The songs of Turkmenistan are connected to every aspect of life - from lullabies to the songs children sing during their games, to maiden's songs and wedding songs, to the worksongs sung during camel milking and carpet weaving.
The most vibrant and respected of musicians is the bakhshi. A musician-storyteller, he travels from town to town, dressed in special clothing and carrying his own utensils and water drawn from his own well. The villagers will have prepared a carpet-covered platform for him and there, by firelight, up to 2,000 people will gather to listen as the bakhshi sings, starting before sunset and ending long after sunrise the next morning. The bakhshi accompanies himself on the two-stringed dutar and every two hours he will take a short break, drinking tea and chatting.
On Sundays, the Tolkuchka bazaar is the best place to view the intricate and unique Turkmen carpets from all over the country. This is the largest bazaar in the country, spread out over several acres in the desert offering every imaginable type of good. Carpets, camels, household goods and vehicles, beautiful local jewelry, handcrafts of every material and design, as well as fruits and vegetables, spices and snacks.
In Turkmenistan the bazaar is not the only place to purchase items. There are colorful fairs and supermarkets and permanent exhibitions of the national crafts. There’s no bargaining in these shops, but you will find an international marketplace that is more attuned to the modern world.
Turkmenistan Applied & Decorative Art
The traditional arts include felt manufacture, jewelry making, woodwork, ceramics, and silverwork, but the two crafts in which Turkmen excel are silk manufacture and carpet making.
Turkmenistan Carpets: Turkmenistan produces some of the most unique and beautiful carpets in the world.
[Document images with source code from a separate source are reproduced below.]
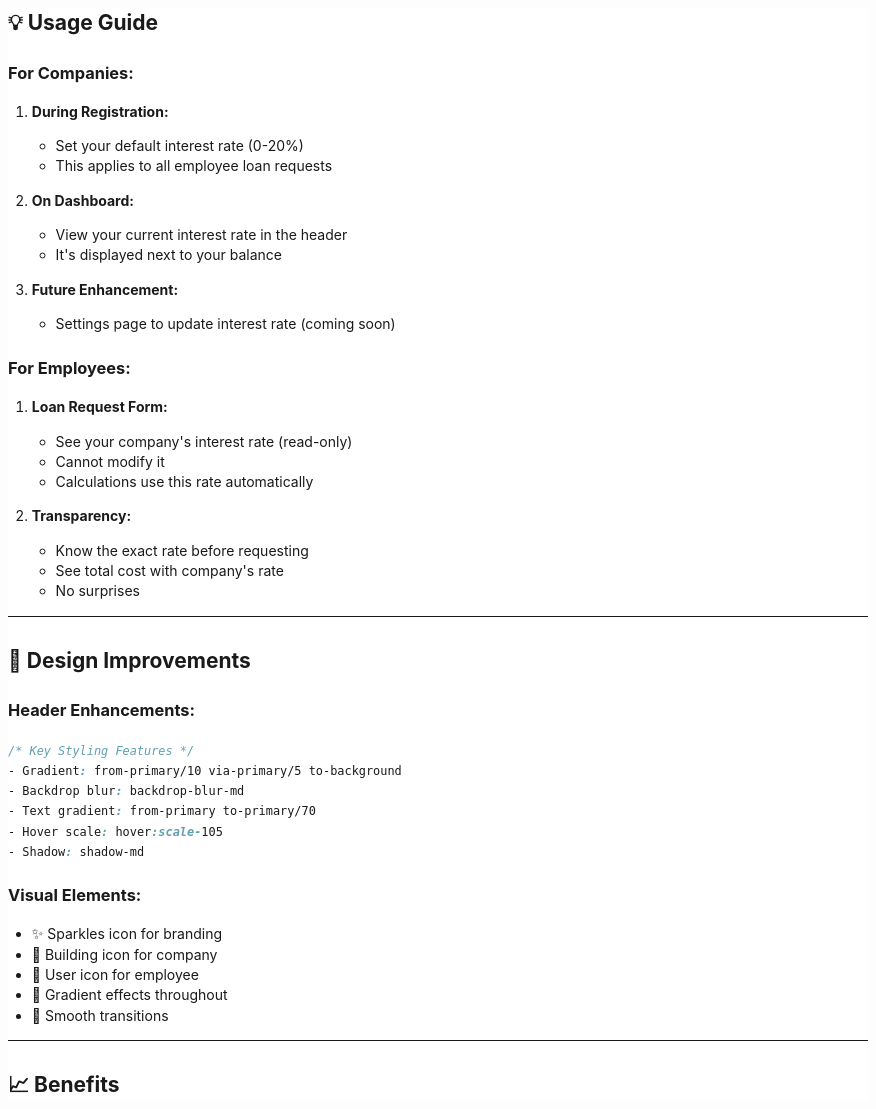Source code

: 
## 💡 Usage Guide

### For Companies:

1. **During Registration:**
   - Set your default interest rate (0-20%)
   - This applies to all employee loan requests

2. **On Dashboard:**
   - View your current interest rate in the header
   - It's displayed next to your balance

3. **Future Enhancement:**
   - Settings page to update interest rate (coming soon)

### For Employees:

1. **Loan Request Form:**
   - See your company's interest rate (read-only)
   - Cannot modify it
   - Calculations use this rate automatically

2. **Transparency:**
   - Know the exact rate before requesting
   - See total cost with company's rate
   - No surprises

---

## 🎨 Design Improvements

### Header Enhancements:

```css
/* Key Styling Features */
- Gradient: from-primary/10 via-primary/5 to-background
- Backdrop blur: backdrop-blur-md
- Text gradient: from-primary to-primary/70
- Hover scale: hover:scale-105
- Shadow: shadow-md
```

### Visual Elements:
- ✨ Sparkles icon for branding
- 🏢 Building icon for company
- 👤 User icon for employee
- 🎨 Gradient effects throughout
- 💫 Smooth transitions

---

## 📈 Benefits
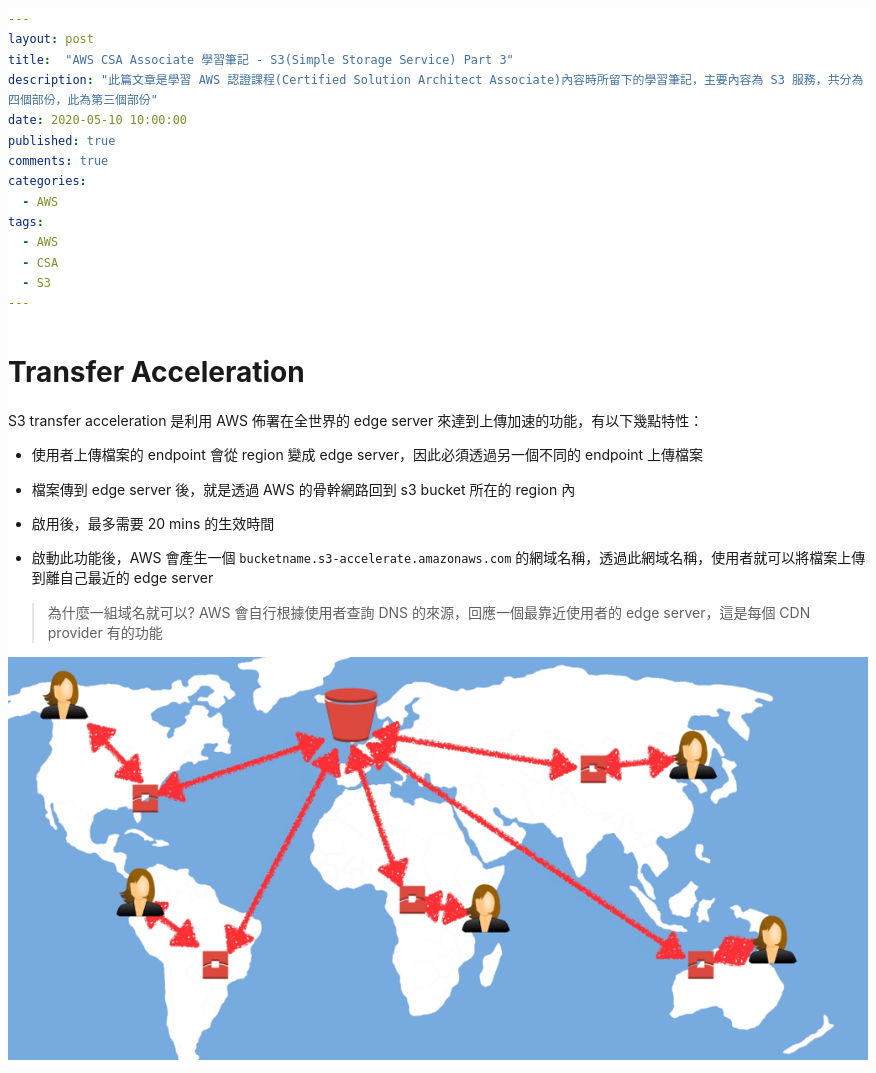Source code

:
 ```yaml
---
layout: post
title:  "AWS CSA Associate 學習筆記 - S3(Simple Storage Service) Part 3"
description: "此篇文章是學習 AWS 認證課程(Certified Solution Architect Associate)內容時所留下的學習筆記，主要內容為 S3 服務，共分為四個部份，此為第三個部份"
date: 2020-05-10 10:00:00
published: true
comments: true
categories:
  - AWS
tags:
  - AWS
  - CSA
  - S3
---
```



Transfer Acceleration
=====================

S3 transfer acceleration 是利用 AWS 佈署在全世界的 edge server 來達到上傳加速的功能，有以下幾點特性：

- 使用者上傳檔案的 endpoint 會從 region 變成 edge server，因此必須透過另一個不同的 endpoint 上傳檔案

- 檔案傳到 edge server 後，就是透過 AWS 的骨幹網路回到 s3 bucket 所在的 region 內

- 啟用後，最多需要 20 mins 的生效時間

- 啟動此功能後，AWS 會產生一個 `bucketname.s3-accelerate.amazonaws.com` 的網域名稱，透過此網域名稱，使用者就可以將檔案上傳到離自己最近的 edge server
> 為什麼一組域名就可以? AWS 會自行根據使用者查詢 DNS 的來源，回應一個最靠近使用者的 edge server，這是每個 CDN provider 有的功能

![S3 Transfer Acceleration](/blog/images/aws/S3_Transfer-Acceleration.png)
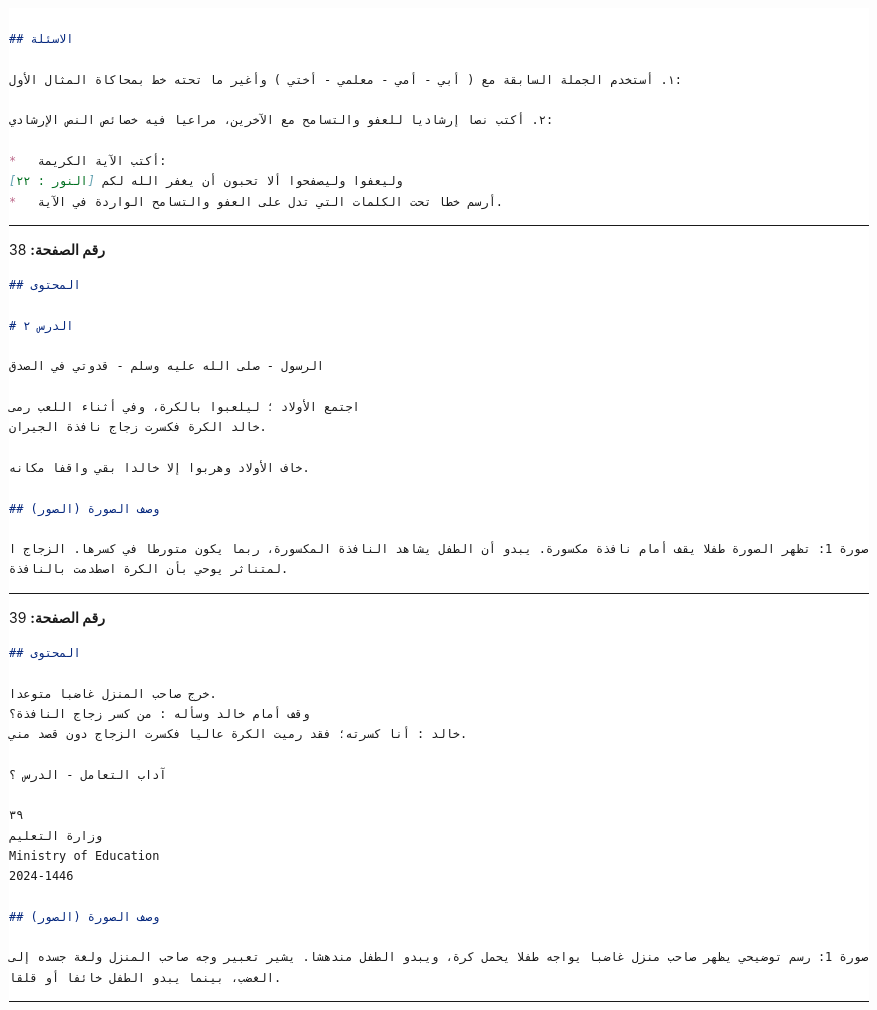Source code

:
 ```markdown

## الاسئلة

١. أستخدم الجملة السابقة مع ( أبي - أمي - معلمي - أختي ) وأغير ما تحته خط بمحاكاة المثال الأول:

٢. أكتب نصا إرشاديا للعفو والتسامح مع الآخرين، مراعيا فيه خصائص النص الإرشادي:

*   أكتب الآية الكريمة:
وليعفوا وليصفحوا ألا تحبون أن يغفر الله لكم [النور : ٢٢]
*   أرسم خطا تحت الكلمات التي تدل على العفو والتسامح الواردة في الآية.
```
-----------------------------------------

**رقم الصفحة:** 38
```markdown
## المحتوى

# الدرس ٢

الرسول - صلى الله عليه وسلم - قدوتي في الصدق

اجتمع الأولاد ؛ ليلعبوا بالكرة، وفي أثناء اللعب رمى
خالد الكرة فكسرت زجاج نافذة الجيران.

خاف الأولاد وهربوا إلا خالدا بقي واقفا مكانه.

## وصف الصورة (الصور)

صورة 1: تظهر الصورة طفلا يقف أمام نافذة مكسورة. يبدو أن الطفل يشاهد النافذة المكسورة، ربما يكون متورطا في كسرها. الزجاج المتناثر يوحي بأن الكرة اصطدمت بالنافذة.

```
-----------------------------------------

**رقم الصفحة:** 39
```markdown
## المحتوى

خرج صاحب المنزل غاضبا متوعدا.
وقف أمام خالد وسأله : من كسر زجاج النافذة؟
خالد : أنا كسرته؛ فقد رميت الكرة عاليا فكسرت الزجاج دون قصد مني.

آداب التعامل - الدرس ؟

۳۹
وزارة التعليم
Ministry of Education
2024-1446

## وصف الصورة (الصور)

صورة 1: رسم توضيحي يظهر صاحب منزل غاضبا يواجه طفلا يحمل كرة، ويبدو الطفل مندهشا. يشير تعبير وجه صاحب المنزل ولغة جسده إلى الغضب، بينما يبدو الطفل خائفا أو قلقا.
```
-----------------------------------------
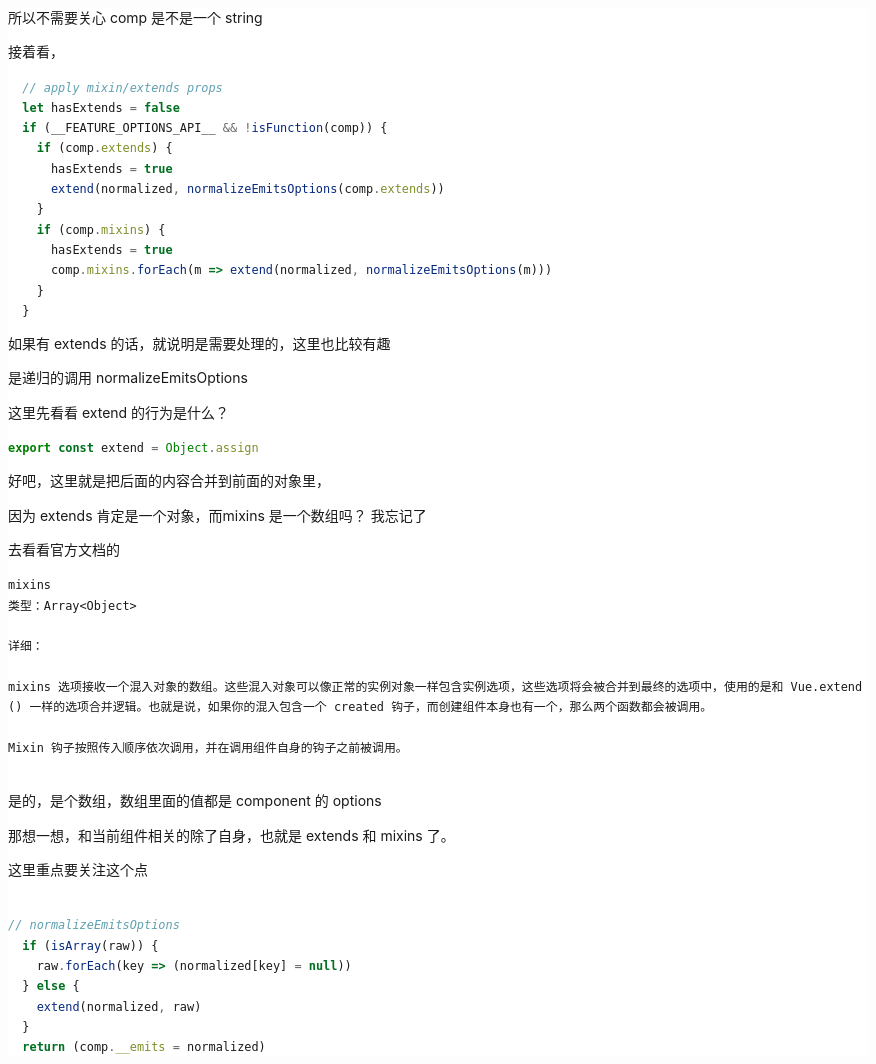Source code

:所以不需要关心 comp 是不是一个 string

接着看，

```js
  // apply mixin/extends props
  let hasExtends = false
  if (__FEATURE_OPTIONS_API__ && !isFunction(comp)) {
    if (comp.extends) {
      hasExtends = true
      extend(normalized, normalizeEmitsOptions(comp.extends))
    }
    if (comp.mixins) {
      hasExtends = true
      comp.mixins.forEach(m => extend(normalized, normalizeEmitsOptions(m)))
    }
  }
```

如果有 extends 的话，就说明是需要处理的，这里也比较有趣

是递归的调用 normalizeEmitsOptions

这里先看看 extend 的行为是什么？ 

```js
export const extend = Object.assign

```

好吧，这里就是把后面的内容合并到前面的对象里，

因为 extends 肯定是一个对象，而mixins 是一个数组吗？ 我忘记了

去看看官方文档的

```
mixins
类型：Array<Object>

详细：

mixins 选项接收一个混入对象的数组。这些混入对象可以像正常的实例对象一样包含实例选项，这些选项将会被合并到最终的选项中，使用的是和 Vue.extend() 一样的选项合并逻辑。也就是说，如果你的混入包含一个 created 钩子，而创建组件本身也有一个，那么两个函数都会被调用。

Mixin 钩子按照传入顺序依次调用，并在调用组件自身的钩子之前被调用。


```
	
是的，是个数组，数组里面的值都是 component 的 options 

那想一想，和当前组件相关的除了自身，也就是 extends 和 mixins 了。

这里重点要关注这个点

```js

// normalizeEmitsOptions
  if (isArray(raw)) {
    raw.forEach(key => (normalized[key] = null))
  } else {
    extend(normalized, raw)
  }
  return (comp.__emits = normalized)


```
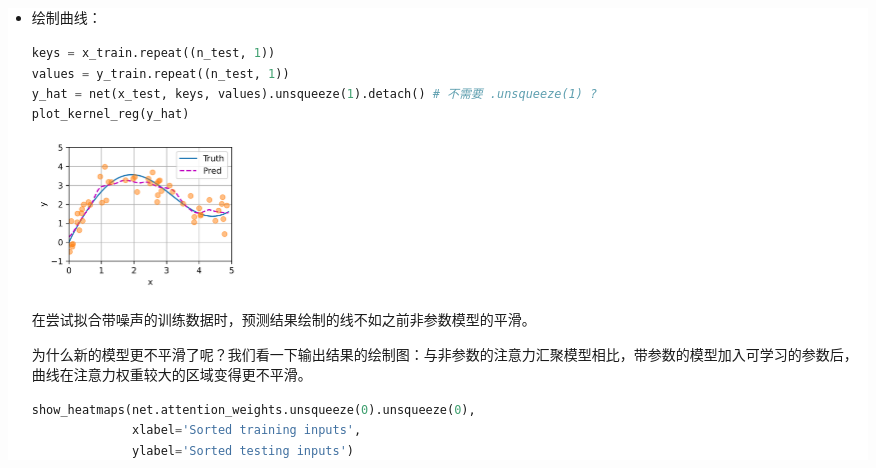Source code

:  - 绘制曲线：

    ```python
    keys = x_train.repeat((n_test, 1))
    values = y_train.repeat((n_test, 1))
    y_hat = net(x_test, keys, values).unsqueeze(1).detach() # 不需要 .unsqueeze(1) ?
    plot_kernel_reg(y_hat)
    ```

    <img src="../pics/ch10/20211221203720.png" alt="image-20211221203720443" style="zoom:25%;" />

    在尝试拟合带噪声的训练数据时，预测结果绘制的线不如之前非参数模型的平滑。

    为什么新的模型更不平滑了呢？我们看一下输出结果的绘制图：与非参数的注意力汇聚模型相比，带参数的模型加入可学习的参数后，曲线在注意力权重较大的区域变得更不平滑。

    ```python
    show_heatmaps(net.attention_weights.unsqueeze(0).unsqueeze(0),
                  xlabel='Sorted training inputs',
                  ylabel='Sorted testing inputs')
    ```
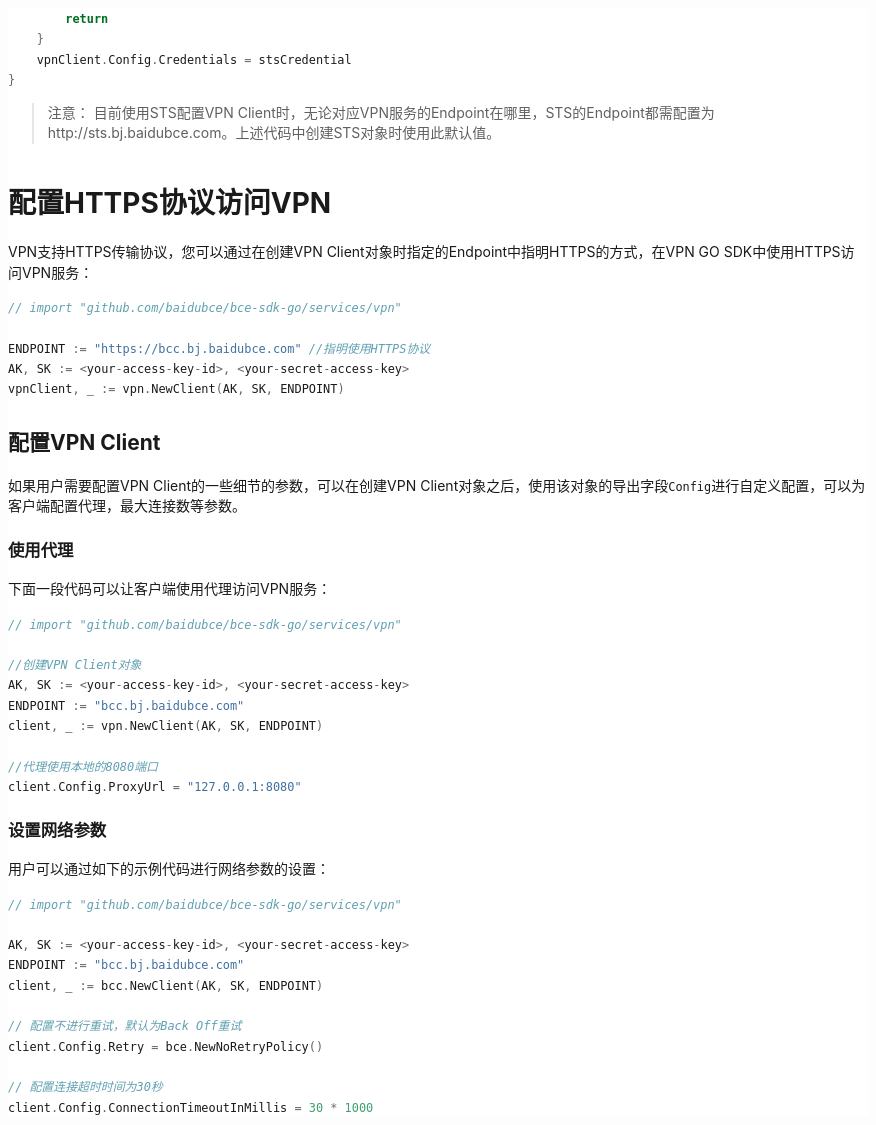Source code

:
 ```go
		return
	}
	vpnClient.Config.Credentials = stsCredential
}
```

> 注意：
> 目前使用STS配置VPN Client时，无论对应VPN服务的Endpoint在哪里，STS的Endpoint都需配置为http://sts.bj.baidubce.com。上述代码中创建STS对象时使用此默认值。

# 配置HTTPS协议访问VPN

VPN支持HTTPS传输协议，您可以通过在创建VPN Client对象时指定的Endpoint中指明HTTPS的方式，在VPN GO SDK中使用HTTPS访问VPN服务：

```go
// import "github.com/baidubce/bce-sdk-go/services/vpn"

ENDPOINT := "https://bcc.bj.baidubce.com" //指明使用HTTPS协议
AK, SK := <your-access-key-id>, <your-secret-access-key>
vpnClient, _ := vpn.NewClient(AK, SK, ENDPOINT)
```

## 配置VPN Client

如果用户需要配置VPN Client的一些细节的参数，可以在创建VPN Client对象之后，使用该对象的导出字段`Config`进行自定义配置，可以为客户端配置代理，最大连接数等参数。

### 使用代理

下面一段代码可以让客户端使用代理访问VPN服务：

```go
// import "github.com/baidubce/bce-sdk-go/services/vpn"

//创建VPN Client对象
AK, SK := <your-access-key-id>, <your-secret-access-key>
ENDPOINT := "bcc.bj.baidubce.com"
client, _ := vpn.NewClient(AK, SK, ENDPOINT)

//代理使用本地的8080端口
client.Config.ProxyUrl = "127.0.0.1:8080"
```

### 设置网络参数

用户可以通过如下的示例代码进行网络参数的设置：

```go
// import "github.com/baidubce/bce-sdk-go/services/vpn"

AK, SK := <your-access-key-id>, <your-secret-access-key>
ENDPOINT := "bcc.bj.baidubce.com"
client, _ := bcc.NewClient(AK, SK, ENDPOINT)

// 配置不进行重试，默认为Back Off重试
client.Config.Retry = bce.NewNoRetryPolicy()

// 配置连接超时时间为30秒
client.Config.ConnectionTimeoutInMillis = 30 * 1000
```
Because they are sold internationally under different names (such as Bukharan or Afghan), many people don't realize their source. Carpet weaving is an ancient art, and each tribe developed its own distinctive pattern. Some of these patterns have been found to be duplicated on ceramics from the 3rd and 4th centuries B.C.! Turkmen carpets have been traditionally woven out of wool, cotton, and silk by women, using horizontal looms. The method of weaving has been modernized, but the beauty and quality of the fabrics remains.
Turkmenistan Silks: Turkmenistan is also the source of keteni, a homespun silk that is used for the beautiful dresses worn by Turkmen women on special occasions. The embroidery uses different patterns that are as unique as a family seal, identifying the tribe of its artist. Visit a local family and watch as they weave centuries of beauty.